The Korean Assn. of Phonogram Producers said Monday (April 24) that it had filed a criminal lawsuit against Korean Air, the nation's largest airline, for offering unauthorized songs to its passengers.

The Korean Assn. of Phonogram Producers said Monday (April 24) that it had filed a criminal lawsuit against Korean Air, the nation's largest airline, for offering unauthorized songs to its passengers.

In papers filed with the Seoul District Court, the collecting society has accused Korean Air of not playing music files in its planes and airport lounges without the appropriate license.

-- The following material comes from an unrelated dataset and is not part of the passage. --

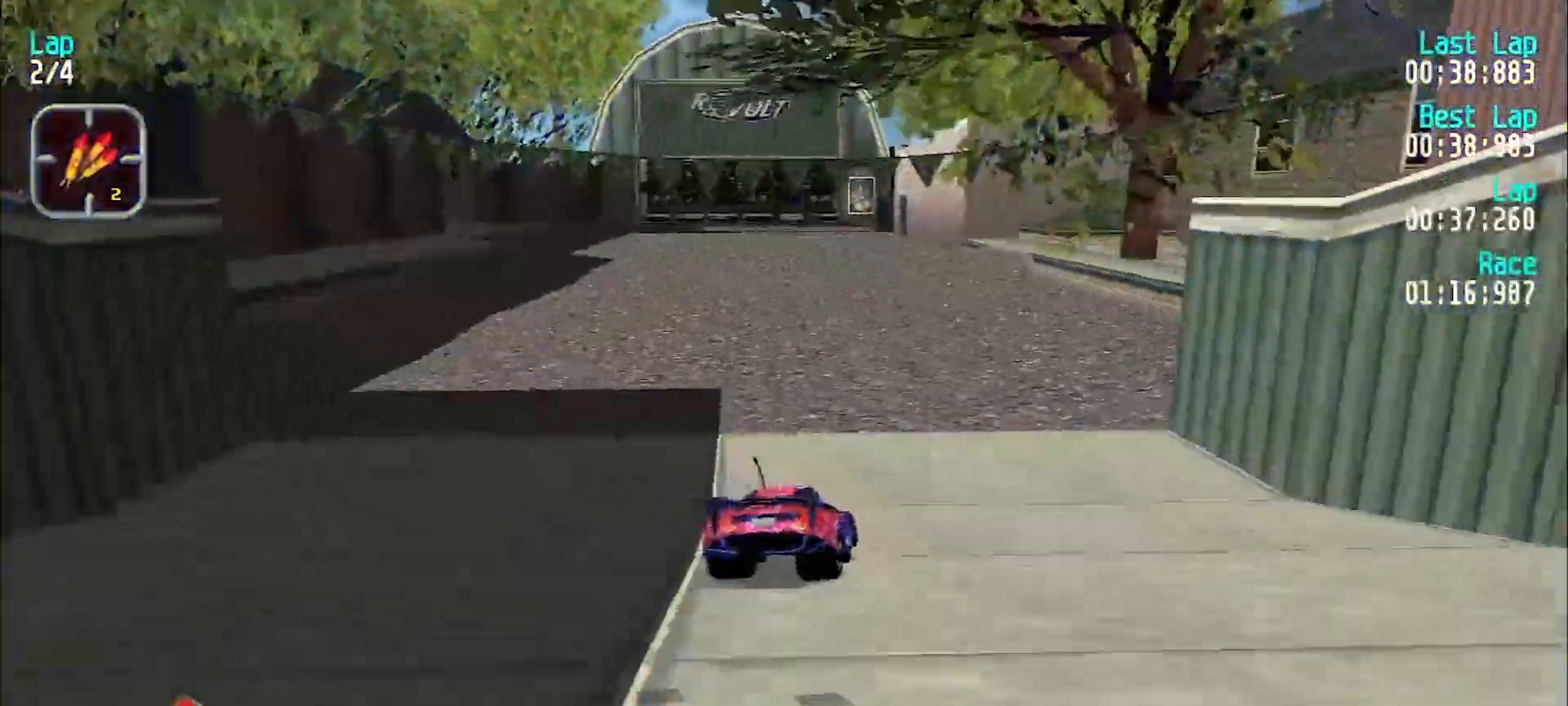
{"keys": ["e"], "events": [[50, "y", "up"], [100, "y", "down"], [233, "y", "up"], [283, "y", "down"], [417, "y", "up"]]}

KAPP claims it has requested the airline to stop using such music since 2004.

Korean Air has effectively denied responsibility, saying that the issue was with an outside contractor, Morning Ad, which has supplied music for its customers.

The airline said it severed ties with Morning Ad in November 2005, in large part because of the matter, and had voluntarily approached the Ministry of Culture and Tourism's copyright violation board to mediate the compensation issue.

"If it is determined that Korean Air is responsible of any wrongdoing, the airline will follow legal procedures to resolve the issues," the airline said in a statement.

KAPP responded that it was considering legal action against Morning Ad, but its disagreement with Korean Air was a separate matter. "What we are really focusing on is that KA has operated their music service since 2004," said Choi Young-eun, head of international relations at KAPP, in an email.

"From that moment, we requested they stop using our music and to use music through a legal means. KA repeatedly received out notices to stop using our music illegally, but they ignored us," he added.

KAPP declined to discuss the amount it was seeking in compensation.